Applying for business loans with no money down

 business loans with no money down

If you are interested in a no money down loan, consider the following choices first:

  1. Term loans 
  2. Business lines of credit 
  3. Invoice financing 
  4. SBA Microloans 
  5. Equipment loans

Although equipment loans may not require down payments if the lender agrees to front you with all the cash you need, this is not usually the case. Chances are they’ll fund closer to 80% of the needed costs, leaving you to pay 20%.  The loans mentioned above are available through traditional/commercial banks, community banks, credit unions, online lenders, financing companies, peer-to-peer lending, or alternative lenders. 

If none of the loans above is a viable option for you, consider getting a business credit card with no annual fee.
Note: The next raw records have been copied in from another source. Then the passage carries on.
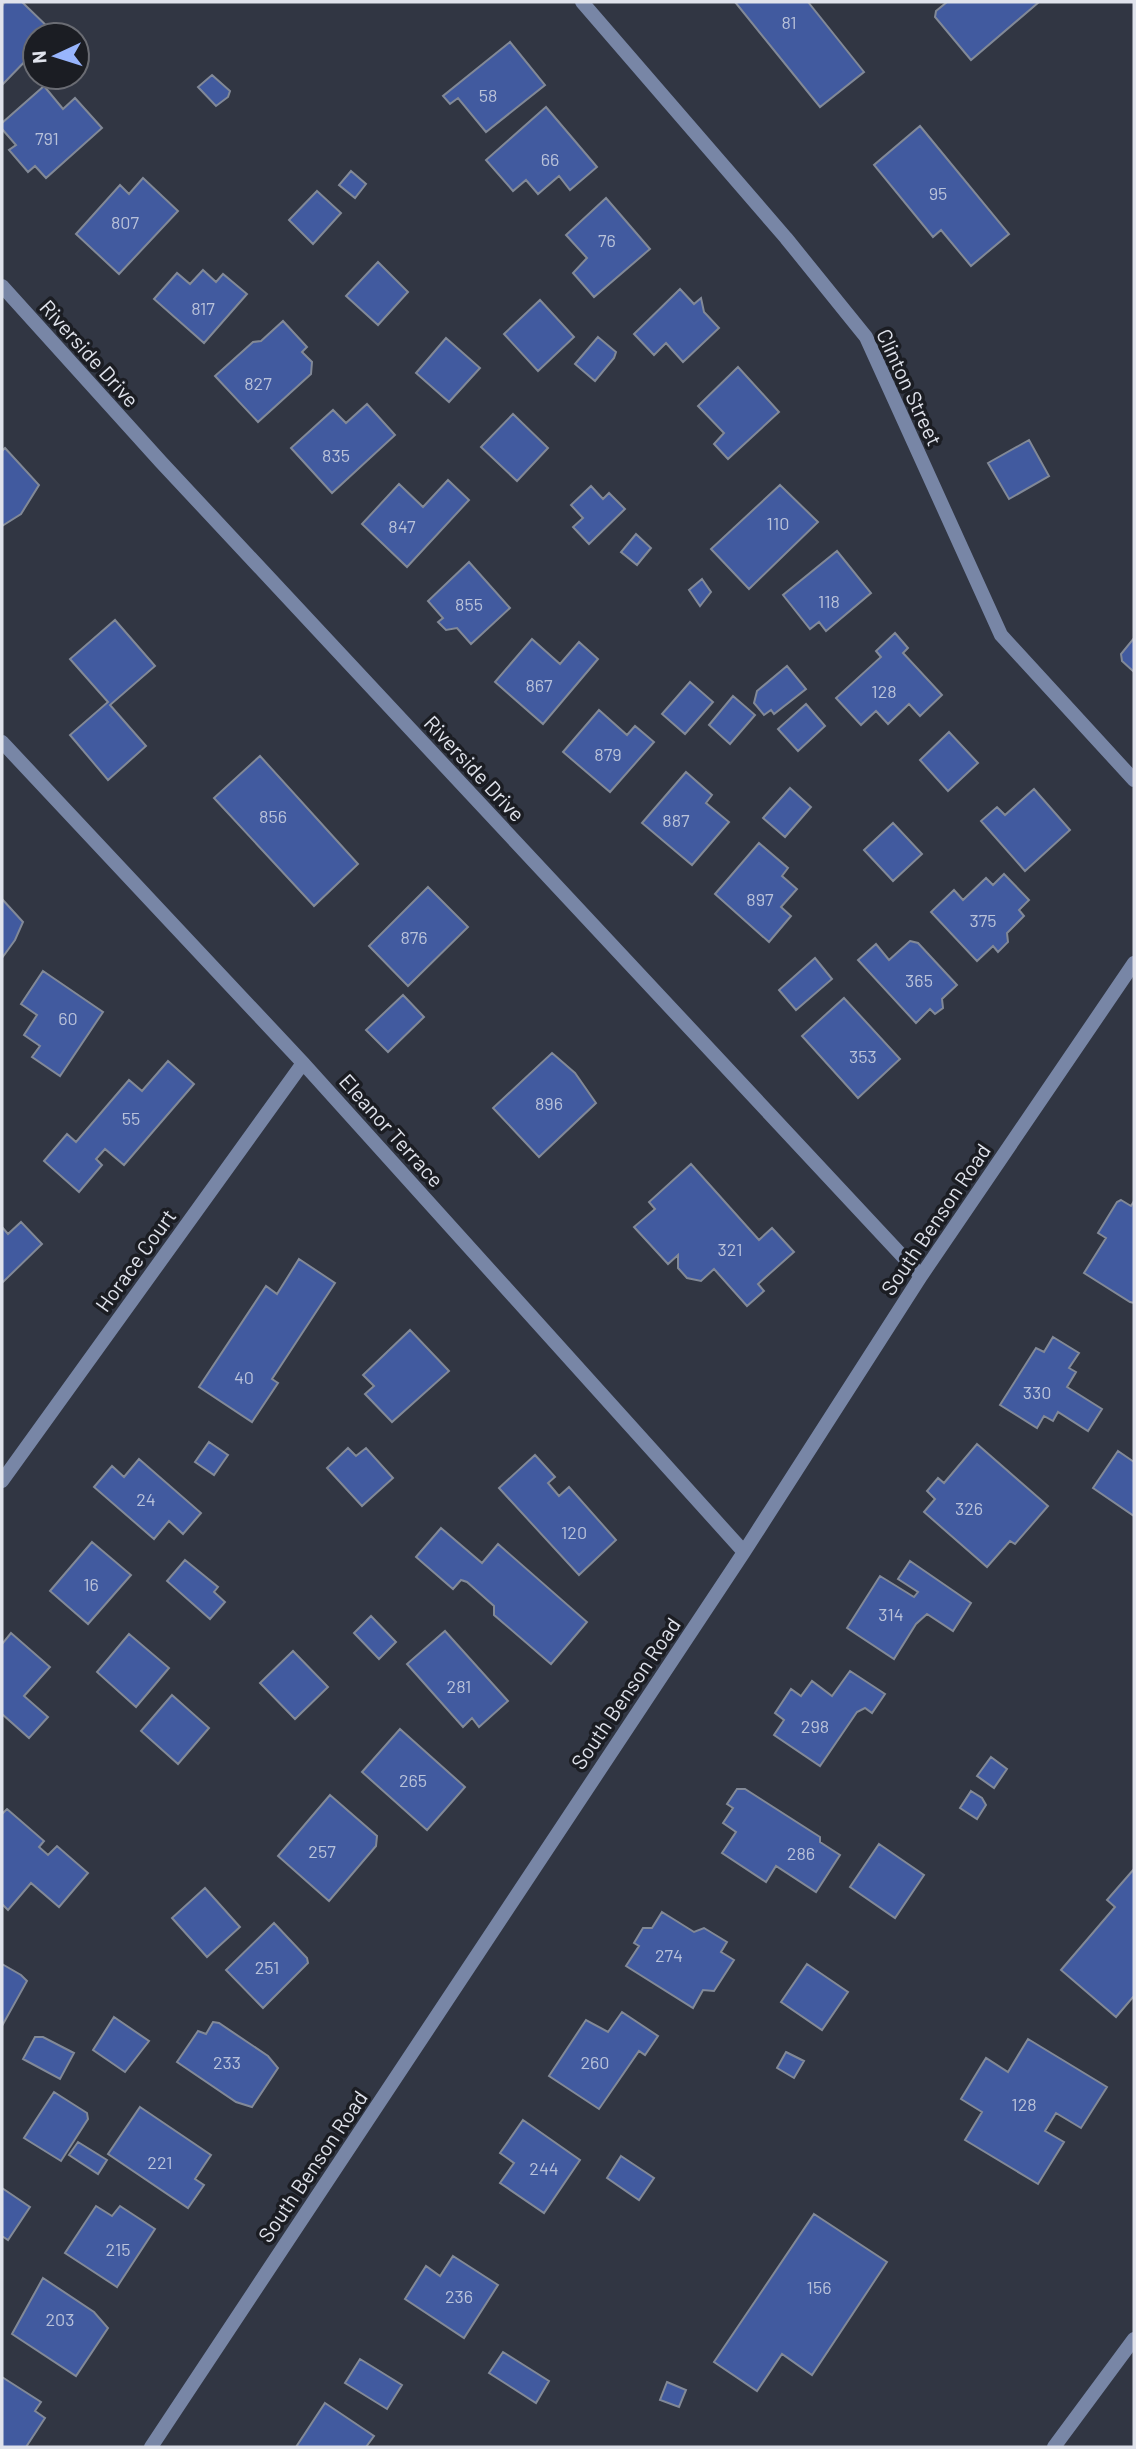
<svg xmlns="http://www.w3.org/2000/svg" width="1136" height="2449" font-family="Barlow,sans-serif">
	<rect width="100%" height="100%" fill="#313643"/>
	<path fill="#415a9f" stroke="#828997" stroke-width="2" d="M 5,2 L 22,2 L 53,32 L 50,35 L 35,35 L 35,51 L 2,85 L 2,6 Z
		M 735,2 L 808,2 L 864,72 L 820,107 Z
		M 947,2 L 1039,2 L 971,60 L 935,17 L 936,11 Z
		M 510,42 L 545,85 L 486,132 L 458,98 L 450,104 L 443,96 Z
		M 212,75 L 230,91 L 228,97 L 216,106 L 198,87 Z
		M 44,86 L 63,109 L 75,98 L 102,128 L 46,178 L 35,166 L 28,172 L 9,150 L 16,145 L 2,129 L 2,123 Z
		M 546,107 L 597,167 L 570,190 L 559,176 L 538,194 L 526,180 L 513,191 L 486,160 Z
		M 920,126 L 1009,234 L 971,266 L 941,230 L 933,237 L 874,165 Z
		M 351,171 L 366,184 L 355,198 L 339,185 Z
		M 143,178 L 178,211 L 119,274 L 76,234 L 120,185 L 129,194 Z
		M 317,191 L 341,213 L 313,244 L 289,220 Z
		M 606,198 L 650,249 L 594,297 L 573,273 L 587,258 L 566,235 Z
		M 378,262 L 408,292 L 378,325 L 346,296 Z
		M 203,270 L 216,282 L 223,274 L 247,294 L 204,343 L 154,299 L 177,273 L 190,284 Z
		M 680,289 L 694,304 L 701,298 L 704,312 L 719,328 L 683,362 L 666,343 L 654,355 L 634,334 Z
		M 540,300 L 574,337 L 538,371 L 504,334 Z
		M 283,321 L 307,347 L 302,352 L 312,362 L 311,374 L 258,422 L 215,376 L 253,342 L 261,341 Z
		M 598,337 L 616,352 L 614,358 L 595,381 L 575,364 Z
		M 446,338 L 480,368 L 449,402 L 416,373 Z
		M 738,367 L 779,412 L 728,459 L 714,444 L 724,433 L 698,406 Z
		M 367,404 L 395,435 L 332,493 L 291,448 L 333,410 L 346,423 Z
		M 513,414 L 548,448 L 517,481 L 481,447 Z
		M 1029,440 L 1049,476 L 1009,499 L 988,463 Z
		M 5,448 L 39,485 L 21,514 L 2,526 L 2,451 Z
		M 448,480 L 469,500 L 407,567 L 362,524 L 399,484 L 423,507 Z
		M 780,485 L 818,522 L 749,589 L 711,549 Z
		M 591,486 L 603,499 L 609,493 L 625,509 L 589,544 L 573,527 L 583,518 L 571,505 Z
		M 636,534 L 651,548 L 637,565 L 621,552 Z
		M 837,551 L 871,593 L 826,631 L 819,622 L 810,629 L 783,595 Z
		M 469,562 L 510,608 L 471,644 L 457,628 L 446,630 L 438,622 L 443,618 L 428,601 Z
		M 702,579 L 711,592 L 700,606 L 689,590 Z
		M 115,620 L 155,666 L 110,705 L 146,746 L 108,780 L 70,735 L 108,702 L 70,659 Z
		M 895,633 L 908,648 L 903,653 L 942,695 L 920,716 L 909,704 L 888,724 L 876,711 L 861,725 L 836,698 L 881,657 L 876,651 Z
		M 1134,638 L 1134,672 L 1122,661 L 1121,654 Z
		M 532,639 L 560,664 L 579,642 L 598,659 L 543,724 L 495,682 Z
		M 787,666 L 806,689 L 774,714 L 771,710 L 764,715 L 754,703 L 757,691 Z
		M 690,682 L 713,702 L 685,734 L 662,714 Z
		M 733,696 L 755,715 L 730,744 L 709,725 Z
		M 806,704 L 825,726 L 798,751 L 778,729 Z
		M 599,710 L 627,735 L 635,726 L 654,742 L 610,792 L 563,752 Z
		M 949,732 L 978,763 L 948,791 L 920,760 Z
		M 260,756 L 358,864 L 314,906 L 214,798 Z
		M 686,772 L 712,795 L 706,803 L 729,822 L 692,865 L 642,823 Z
		M 790,788 L 811,807 L 785,837 L 763,818 Z
		M 1034,789 L 1070,830 L 1025,871 L 981,821 L 997,807 L 1005,815 Z
		M 893,823 L 922,854 L 893,881 L 864,850 Z
		M 759,843 L 788,868 L 782,876 L 797,889 L 781,907 L 791,916 L 769,942 L 715,894 Z
		M 1004,874 L 1029,900 L 1019,910 L 1024,916 L 1007,933 L 1008,942 L 998,952 L 993,946 L 977,961 L 931,912 L 954,890 L 963,900 L 986,878 L 993,885 Z
		M 428,887 L 468,927 L 408,986 L 369,946 Z
		M 2,899 L 23,922 L 15,940 L 2,958 Z
		M 910,941 L 918,943 L 957,985 L 942,999 L 943,1008 L 935,1014 L 930,1009 L 916,1023 L 858,960 L 876,944 L 889,960 Z
		M 815,958 L 832,979 L 796,1010 L 779,990 Z
		M 43,971 L 103,1012 L 60,1076 L 32,1057 L 40,1046 L 24,1035 L 37,1015 L 21,1004 Z
		M 403,995 L 424,1017 L 388,1052 L 366,1030 Z
		M 844,998 L 900,1059 L 858,1098 L 802,1036 Z
		M 552,1053 L 575,1073 L 596,1103 L 539,1157 L 493,1108 Z
		M 168,1061 L 194,1084 L 124,1165 L 105,1149 L 96,1159 L 102,1165 L 79,1192 L 44,1161 L 67,1134 L 76,1142 L 129,1080 L 142,1091 Z
		M 691,1164 L 759,1240 L 772,1228 L 794,1252 L 758,1284 L 764,1291 L 747,1306 L 714,1269 L 701,1281 L 687,1278 L 678,1268 L 678,1255 L 668,1264 L 634,1227 L 655,1209 L 649,1202 Z
		M 1121,1200 L 1131,1206 L 1134,1201 L 1134,1303 L 1130,1302 L 1084,1273 L 1106,1238 L 1098,1233 L 1117,1202 Z
		M 21,1222 L 42,1244 L 2,1283 L 2,1227 L 8,1234 Z
		M 299,1259 L 335,1283 L 272,1379 L 278,1383 L 252,1422 L 199,1387 L 266,1286 L 277,1294 Z
		M 410,1330 L 449,1371 L 392,1422 L 365,1394 L 374,1386 L 363,1375 Z
		M 1053,1337 L 1079,1353 L 1069,1368 L 1076,1372 L 1067,1387 L 1102,1409 L 1088,1431 L 1058,1412 L 1053,1421 L 1044,1416 L 1037,1428 L 1000,1405 L 1036,1348 L 1044,1352 Z
		M 209,1442 L 228,1455 L 214,1475 L 195,1462 Z
		M 977,1444 L 1048,1506 L 1015,1544 L 1010,1541 L 987,1567 L 924,1512 L 935,1499 L 927,1491 L 938,1478 L 944,1483 Z
		M 348,1448 L 356,1456 L 366,1448 L 393,1478 L 362,1506 L 327,1468 Z
		M 1118,1451 L 1134,1462 L 1134,1516 L 1093,1488 Z
		M 535,1455 L 555,1477 L 548,1483 L 559,1496 L 569,1487 L 616,1540 L 579,1575 L 499,1488 Z
		M 139,1459 L 201,1513 L 183,1534 L 169,1521 L 154,1539 L 94,1487 L 112,1466 L 124,1477 Z
		M 441,1528 L 482,1563 L 498,1544 L 587,1622 L 551,1664 L 494,1615 L 494,1606 L 467,1582 L 461,1580 L 453,1589 L 416,1557 Z
		M 92,1542 L 131,1575 L 88,1624 L 50,1591 Z
		M 185,1560 L 218,1587 L 214,1592 L 225,1602 L 210,1619 L 167,1581 Z
		M 910,1561 L 971,1603 L 953,1631 L 927,1614 L 916,1624 L 894,1659 L 847,1628 L 880,1576 L 914,1597 L 918,1592 L 898,1579 Z
		M 371,1616 L 396,1642 L 379,1659 L 354,1633 Z
		M 445,1631 L 508,1701 L 479,1727 L 472,1718 L 463,1727 L 407,1664 Z
		M 11,1633 L 50,1667 L 24,1696 L 48,1717 L 29,1738 L 2,1714 L 2,1644 Z
		M 129,1634 L 169,1668 L 136,1707 L 97,1672 Z
		M 293,1651 L 328,1687 L 295,1719 L 260,1683 Z
		M 850,1671 L 885,1694 L 872,1713 L 865,1708 L 857,1712 L 820,1766 L 774,1735 L 784,1720 L 775,1713 L 791,1689 L 801,1696 L 812,1681 L 832,1696 Z
		M 172,1695 L 209,1728 L 178,1764 L 141,1731 Z
		M 400,1729 L 465,1787 L 427,1830 L 362,1772 Z
		M 991,1757 L 1007,1769 L 994,1788 L 977,1776 Z
		M 737,1789 L 745,1789 L 820,1837 L 820,1842 L 840,1855 L 816,1892 L 776,1866 L 766,1882 L 722,1853 L 736,1832 L 723,1823 L 733,1808 L 727,1804 Z
		M 971,1791 L 982,1798 L 986,1805 L 977,1819 L 960,1808 Z
		M 330,1795 L 377,1836 L 376,1846 L 329,1901 L 278,1856 Z
		M 7,1809 L 44,1841 L 39,1847 L 48,1855 L 57,1846 L 88,1873 L 59,1907 L 31,1883 L 8,1910 L 2,1904 L 2,1814 Z
		M 879,1844 L 924,1875 L 895,1918 L 850,1887 Z
		M 1134,1869 L 1134,1996 L 1116,2017 L 1061,1970 L 1115,1907 L 1107,1900 Z
		M 205,1888 L 240,1927 L 207,1957 L 172,1918 Z
		M 662,1912 L 694,1932 L 704,1928 L 727,1942 L 721,1952 L 734,1960 L 714,1991 L 703,1990 L 693,2008 L 626,1966 L 639,1946 L 634,1943 L 643,1928 L 652,1928 Z
		M 274,1923 L 307,1958 L 308,1963 L 263,2008 L 226,1970 Z
		M 2,1964 L 21,1975 L 27,1981 L 2,2026 Z
		M 807,1964 L 848,1992 L 822,2030 L 781,2002 Z
		M 622,2012 L 658,2036 L 645,2055 L 639,2051 L 599,2109 L 549,2076 L 586,2020 L 608,2032 Z
		M 114,2017 L 149,2041 L 125,2072 L 93,2050 Z
		M 213,2022 L 219,2023 L 268,2056 L 278,2068 L 252,2107 L 236,2102 L 177,2062 L 198,2031 L 206,2034 Z
		M 35,2037 L 43,2037 L 74,2053 L 60,2079 L 23,2059 Z
		M 1028,2039 L 1107,2087 L 1081,2128 L 1056,2113 L 1045,2131 L 1064,2142 L 1038,2184 L 965,2140 L 982,2112 L 961,2099 L 986,2058 L 1008,2072 Z
		M 786,2052 L 804,2061 L 794,2078 L 777,2068 Z
		M 54,2092 L 87,2113 L 88,2119 L 61,2161 L 24,2138 Z
		M 140,2107 L 211,2155 L 195,2179 L 204,2185 L 188,2208 L 108,2154 Z
		M 523,2120 L 580,2160 L 544,2213 L 500,2183 L 514,2163 L 500,2153 Z
		M 78,2142 L 107,2160 L 98,2174 L 69,2155 Z
		M 621,2156 L 654,2178 L 639,2200 L 607,2178 Z
		M 2,2188 L 30,2207 L 8,2240 L 2,2236 Z
		M 96,2206 L 112,2216 L 120,2206 L 155,2229 L 117,2287 L 65,2253 Z
		M 814,2214 L 887,2262 L 812,2375 L 782,2354 L 757,2391 L 714,2362 Z
		M 453,2256 L 498,2285 L 464,2338 L 405,2299 L 426,2266 L 440,2276 Z
		M 43,2278 L 94,2312 L 108,2328 L 76,2376 L 12,2334 Z
		M 503,2352 L 549,2381 L 536,2403 L 489,2373 Z
		M 360,2359 L 402,2385 L 387,2409 L 345,2383 Z
		M 2,2377 L 41,2402 L 35,2411 L 45,2418 L 26,2447 L 2,2447 Z
		M 667,2382 L 686,2390 L 679,2407 L 660,2400 Z
		M 325,2403 L 374,2436 L 366,2447 L 296,2447 Z"/>
	<g fill="none" stroke-linecap="round" stroke-linejoin="round">
		<path stroke="#7886a6" stroke-width="14" d="M 582,2 L 786,238 L 866,337 L 1001,635 L 1134,780
			M 2,286 L 161,462 L 921,1276
			M 2,742 L 303,1063 L 744,1552
			M 2,1481 L 303,1063
			M 151,2447 L 744,1552 L 921,1276 L 1134,963
			M 1054,2447 L 1134,2339"/>
	</g>
	<g text-anchor="middle" dominant-baseline="central" stroke-width="7" stroke-linejoin="round" paint-order="stroke">
		<g font-size="18" fill="#b8c1d9">
			<text x="789" y="22">81</text>
			<text x="488" y="95">58</text>
			<text x="47" y="138">791</text>
			<text x="550" y="159">66</text>
			<text x="938" y="193">95</text>
			<text x="125" y="222">807</text>
			<text x="607" y="240">76</text>
			<text x="203" y="308">817</text>
			<text x="258" y="383">827</text>
			<text x="336" y="455">835</text>
			<text x="778" y="523">110</text>
			<text x="402" y="526">847</text>
			<text x="829" y="601">118</text>
			<text x="469" y="604">855</text>
			<text x="539" y="685">867</text>
			<text x="884" y="691">128</text>
			<text x="608" y="754">879</text>
			<text x="273" y="816">856</text>
			<text x="676" y="820">887</text>
			<text x="760" y="899">897</text>
			<text x="983" y="920">375</text>
			<text x="414" y="937">876</text>
			<text x="919" y="980">365</text>
			<text x="68" y="1018">60</text>
			<text x="863" y="1056">353</text>
			<text x="549" y="1103">896</text>
			<text x="131" y="1118">55</text>
			<text x="730" y="1249">321</text>
			<text x="244" y="1377">40</text>
			<text x="1037" y="1392">330</text>
			<text x="146" y="1499">24</text>
			<text x="969" y="1508">326</text>
			<text x="574" y="1532">120</text>
			<text x="91" y="1584">16</text>
			<text x="891" y="1614">314</text>
			<text x="459" y="1686">281</text>
			<text x="815" y="1726">298</text>
			<text x="413" y="1780">265</text>
			<text x="322" y="1851">257</text>
			<text x="801" y="1853">286</text>
			<text x="669" y="1955">274</text>
			<text x="267" y="1967">251</text>
			<text x="227" y="2062">233</text>
			<text x="595" y="2062">260</text>
			<text x="1024" y="2104">128</text>
			<text x="160" y="2162">221</text>
			<text x="544" y="2168">244</text>
			<text x="118" y="2249">215</text>
			<text x="819" y="2287">156</text>
			<text x="459" y="2296">236</text>
			<text x="60" y="2319">203</text>
		</g>
		<g font-size="21" fill="#e0e3ec" stroke="#1b1d23">
			<text transform="translate(90 353) rotate(48)">Riverside Drive</text>
			<text transform="translate(910 387) rotate(65)">Clinton Street</text>
			<text transform="translate(475 768) rotate(47)">Riverside Drive</text>
			<text transform="translate(392 1130) rotate(48)">Eleanor Terrace</text>
			<text transform="translate(935 1219) rotate(-56)">South Benson Road</text>
			<text transform="translate(135 1260) rotate(-54)">Horace Court</text>
			<text transform="translate(625 1693) rotate(-56)">South Benson Road</text>
			<text transform="translate(312 2166) rotate(-56)">South Benson Road</text>
		</g>
	</g>
	<rect width="1136" height="2449" fill="none" stroke="#e0e3ec" stroke-width="7"/>
	<g transform="translate(56 56) rotate(266)"><circle r="33" fill="#1b1d23" stroke="#6a6c73" stroke-width="2"/>
	<path d="M0-5L12 26L0 18L-12 26Z" fill="#98b5fd"/>
	<text y="-10" font-size="19" font-weight="bold" text-anchor="middle" fill="#e0e3ec">N</text>
	</g>
</svg>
Business credit cards are a cheaper small business financing solution if you don’t subject yourself to high APRs or carry a balance from month to month. There are also other types of small business loans that may better suit you.  

Kind in mind, though, that every lender will have its system of vetting borrowers even without a down payment requirement. Accompanied by a contingency plan in case you default on a loan. Ultimately the best loan is that which you can afford and adequately meets your business needs.